Page text>
########################################

Blood collection and laboratory assays
Venous blood samples were drawn in the morning, after a 12-h overnight fast. Serum was separated by centrifugation at 1200 x g after coagulation of the blood during 2 h at room temperature. Samples were stored at 70 C until analyzed for insulin, glucose, IGFBP-1, and IGF-I. IGFBP-1 and IGF-I were analyzed after storage of up to 2 yr. IGFBP-1 was determined by RIA according to the method of Póvo et al. (19) The antibodies used were raised in rabbits against purified human amniotic protein, and the cross-reaction with IGFBP-2 and IGFBP-3 was less than 0.1%. The assay measures both phosphorylated and nonphosphorylated forms. The sensitivity of the assay was 3 µg/liter with within-assay and between-assay coefficients of variation of 3% and 10%, respectively.
IGF-I was assayed, within 1 yr after blood collection, by RIA after separation of IGFs from IGFBPs by acid-ethanol extraction (20). The sensitivity of the assay was 2 µg/liter, and the within-assay and between-assay coefficients of variation were 4% and 11%, respectively. There was no significant cross-reactivity between IGF-I, IGF-II, or other peptide hormones with IGF-I antiserum. No significant interference of IGFBPs was detected. Insulin was assayed by ELISA with reagents from Hoffman-La Roche LTD Diagnostic Division (Basel, Switzerland) immunodiagnostics for the ES 300. Plasma glucose was assayed by the glucose dehydrogenase method (Advia 1650, Bayers Business Group Diagnostics, Tarrytown, NY).

########################################

Data for analysis>

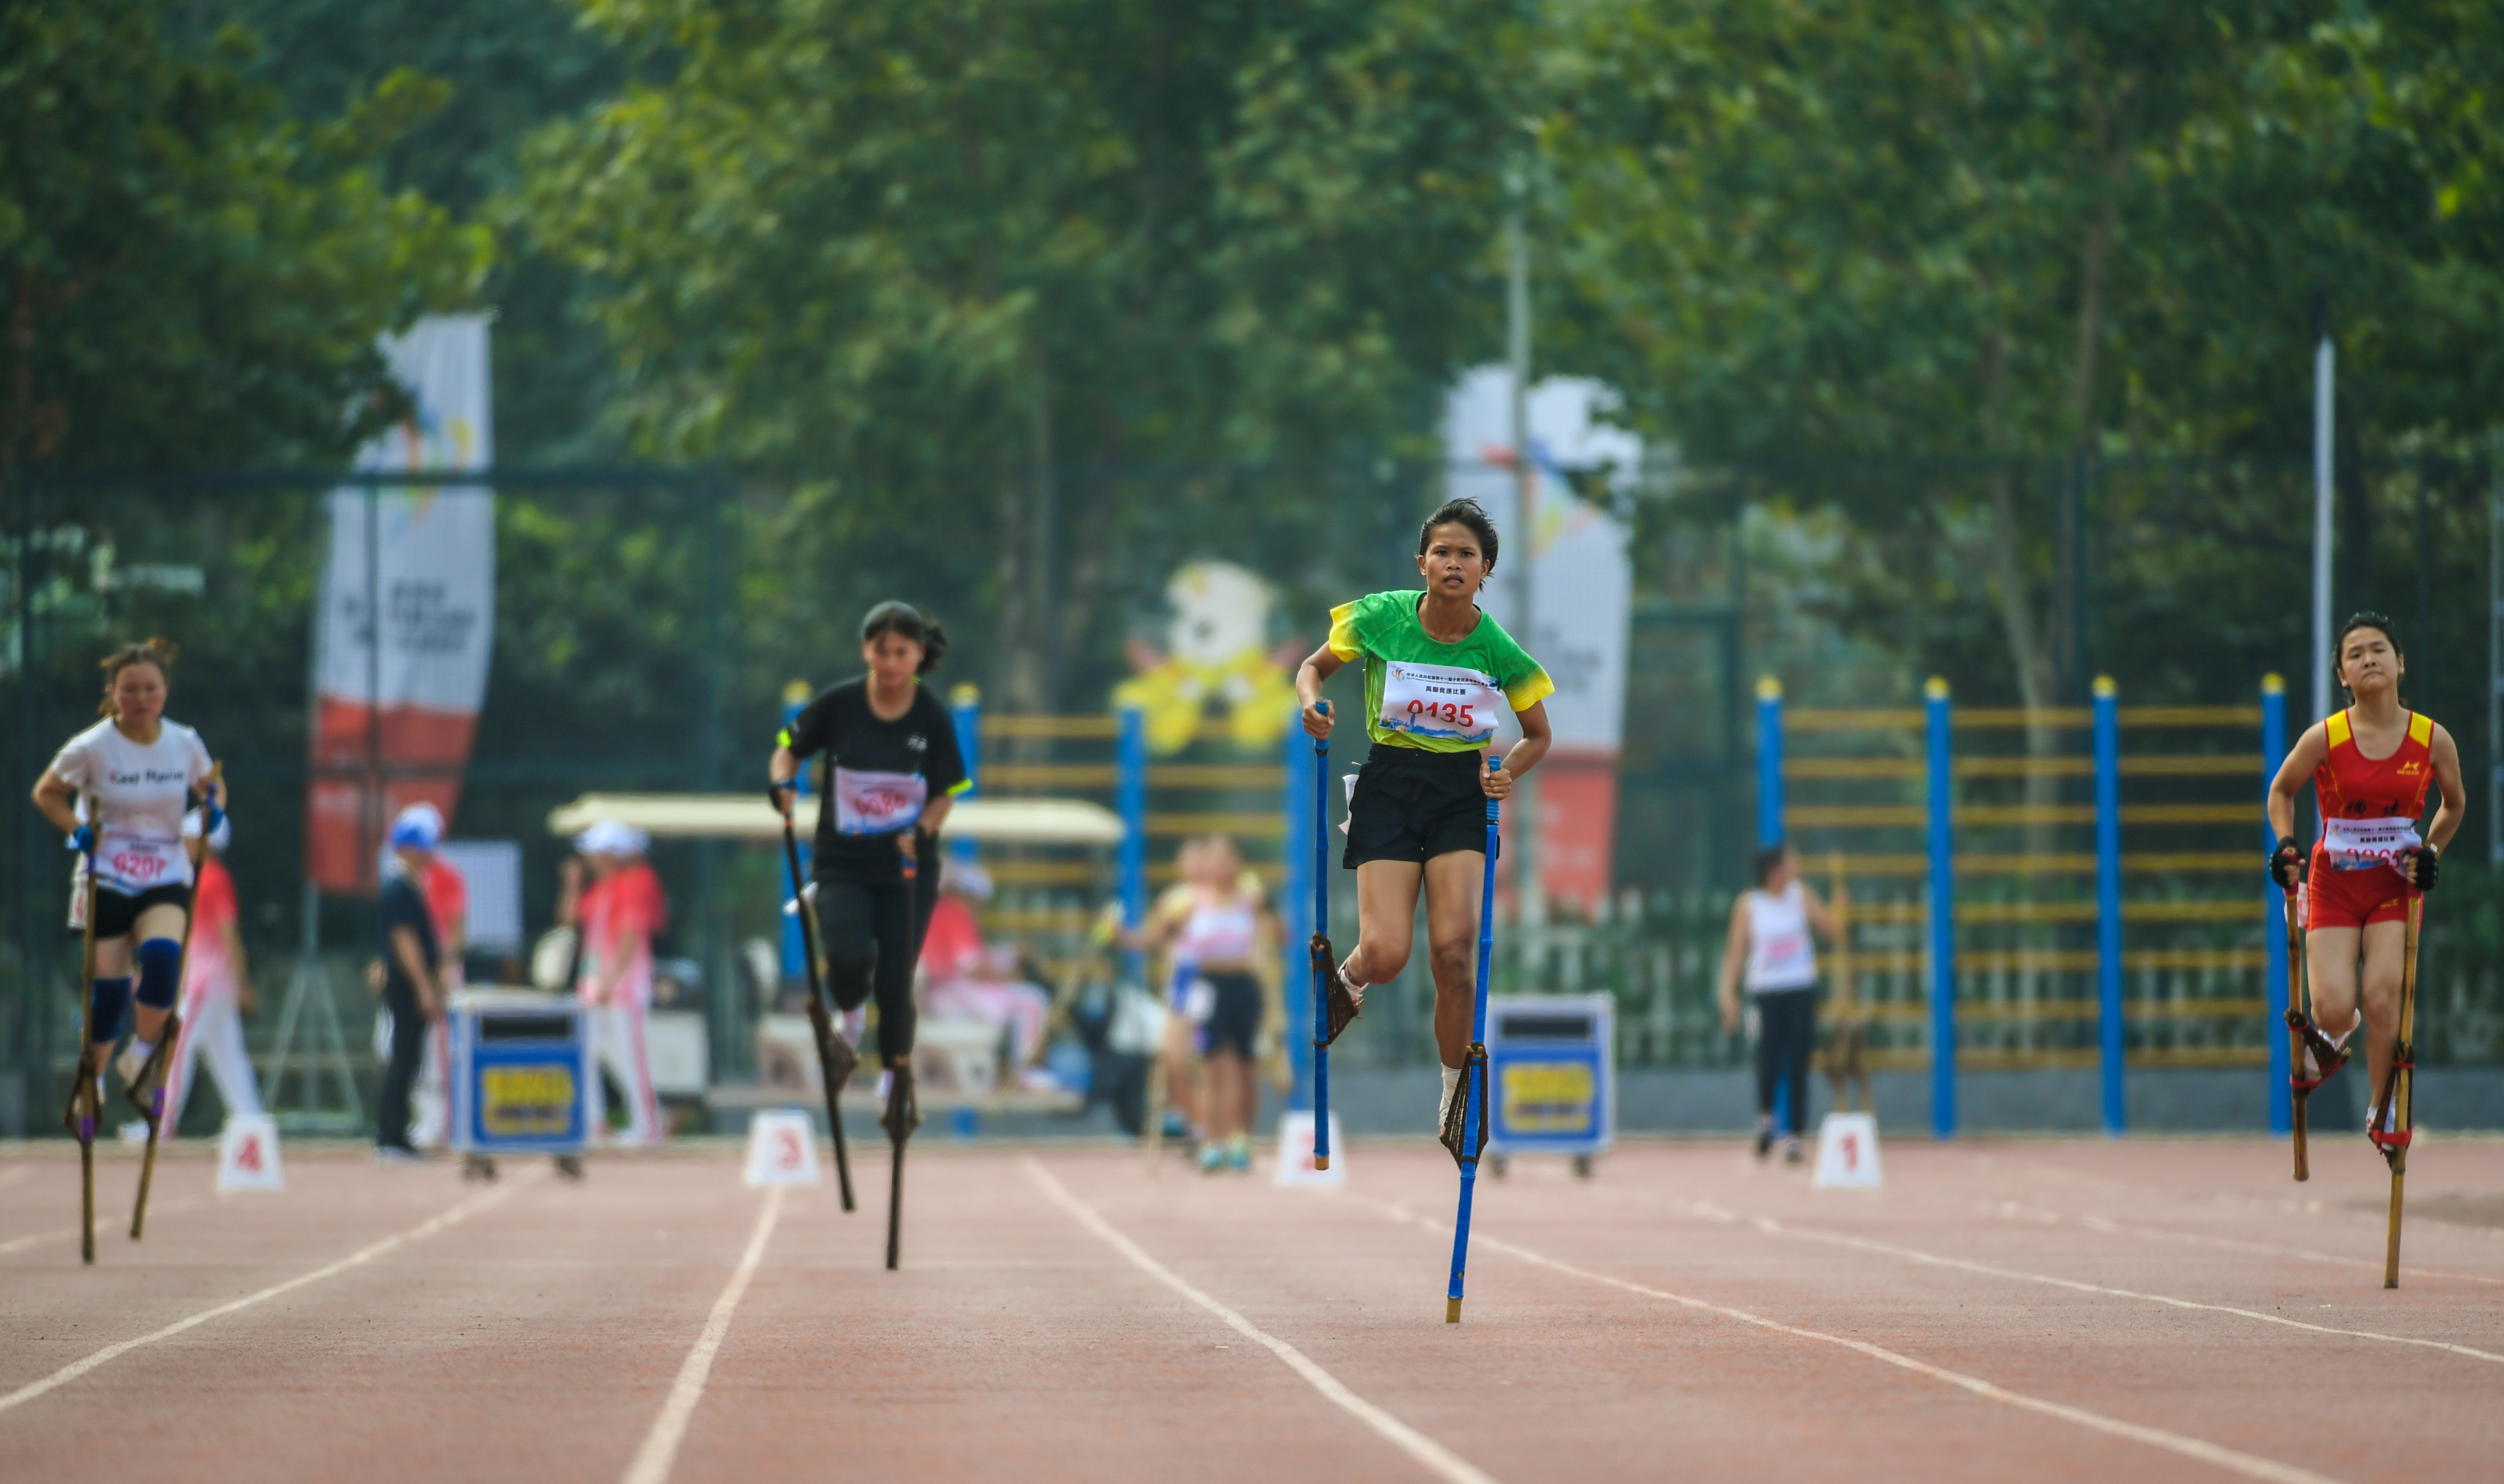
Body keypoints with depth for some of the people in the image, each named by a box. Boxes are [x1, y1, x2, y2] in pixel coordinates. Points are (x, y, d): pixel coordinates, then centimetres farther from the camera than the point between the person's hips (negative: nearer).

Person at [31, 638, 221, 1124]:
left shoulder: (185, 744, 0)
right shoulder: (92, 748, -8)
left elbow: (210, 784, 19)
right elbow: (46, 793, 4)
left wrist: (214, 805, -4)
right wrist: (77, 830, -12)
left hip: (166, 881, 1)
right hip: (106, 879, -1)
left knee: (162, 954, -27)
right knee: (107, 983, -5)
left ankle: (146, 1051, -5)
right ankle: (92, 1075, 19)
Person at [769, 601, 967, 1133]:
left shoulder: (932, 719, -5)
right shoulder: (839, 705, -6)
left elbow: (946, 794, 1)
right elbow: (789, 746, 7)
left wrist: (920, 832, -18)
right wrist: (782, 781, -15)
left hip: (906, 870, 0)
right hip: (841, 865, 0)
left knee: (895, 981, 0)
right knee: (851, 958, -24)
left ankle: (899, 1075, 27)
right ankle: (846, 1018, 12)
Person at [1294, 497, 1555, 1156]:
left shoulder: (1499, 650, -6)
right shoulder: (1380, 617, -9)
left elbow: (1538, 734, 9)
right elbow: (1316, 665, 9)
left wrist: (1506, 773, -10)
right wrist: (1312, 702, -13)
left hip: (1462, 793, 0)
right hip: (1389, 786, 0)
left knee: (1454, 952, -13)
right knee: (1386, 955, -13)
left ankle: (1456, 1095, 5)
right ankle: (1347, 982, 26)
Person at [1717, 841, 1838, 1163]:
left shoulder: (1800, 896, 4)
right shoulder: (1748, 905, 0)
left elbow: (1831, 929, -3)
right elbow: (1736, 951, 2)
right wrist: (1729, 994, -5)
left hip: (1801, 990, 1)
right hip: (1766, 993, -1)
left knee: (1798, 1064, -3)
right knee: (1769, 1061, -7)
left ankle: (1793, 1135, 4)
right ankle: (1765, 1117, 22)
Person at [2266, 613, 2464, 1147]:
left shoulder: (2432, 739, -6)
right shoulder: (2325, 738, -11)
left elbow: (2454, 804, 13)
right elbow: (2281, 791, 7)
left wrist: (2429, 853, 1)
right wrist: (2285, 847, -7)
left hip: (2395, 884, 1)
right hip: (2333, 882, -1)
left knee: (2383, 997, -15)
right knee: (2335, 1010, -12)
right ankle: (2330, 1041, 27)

########################################

Problems to solve>
[A] Answer these questions from the text on blood collection and laboratory assays, one per line:
(i) For how long was the blood left to coagulate before centrifugation, and at what temperature?
(ii) What was the sensitivity of the IGF-I assay?
(iii) By what method was plasma glucose assayed?
[B] Write the next part of the text on blood collection and laboratory assays, starting after its last sentence.
The data was drawn from a different source than the text.

Answers for this exercise>
[A]
(i) 2 h, at room temperature.
(ii) 2 µg/liter.
(iii) By the glucose dehydrogenase method.

[B]
Assessment of nutrient intake
Long-term nutrient intake was estimated on the basis of the mean nutrient intake from 14 24-h dietary telephone interviews performed over 1 yr. The 24-h diet recall technique was completed with probing questions. An administrative program had been choosing random days for consecutive dietary interviews for each individual, covering all weekdays, including weekends. Portion sizes were described in household measures. The interviews were entered using personnel computer nutrient software package MATS (Rudans Lättdata, Västeras, Sweden) (21). For nutrient calculations, we used the Swedish Food Administration Food Database PC version 1992, which includes 1,593 foods and whole dishes (22). For dishes reported but not included in this database, the dietician obtained recipes from the participants and entered appropriate amounts of the component foods.
Anthropometric measurements
The waist was measured with the subjects in the supine position. The abdominal sagittal circumference was recorded at the umbilical level as the height of the abdomen measured from the examination couch when lying down with the legs straight. BMI was calculated by dividing body weight (in kilograms) by the square of height (in meters).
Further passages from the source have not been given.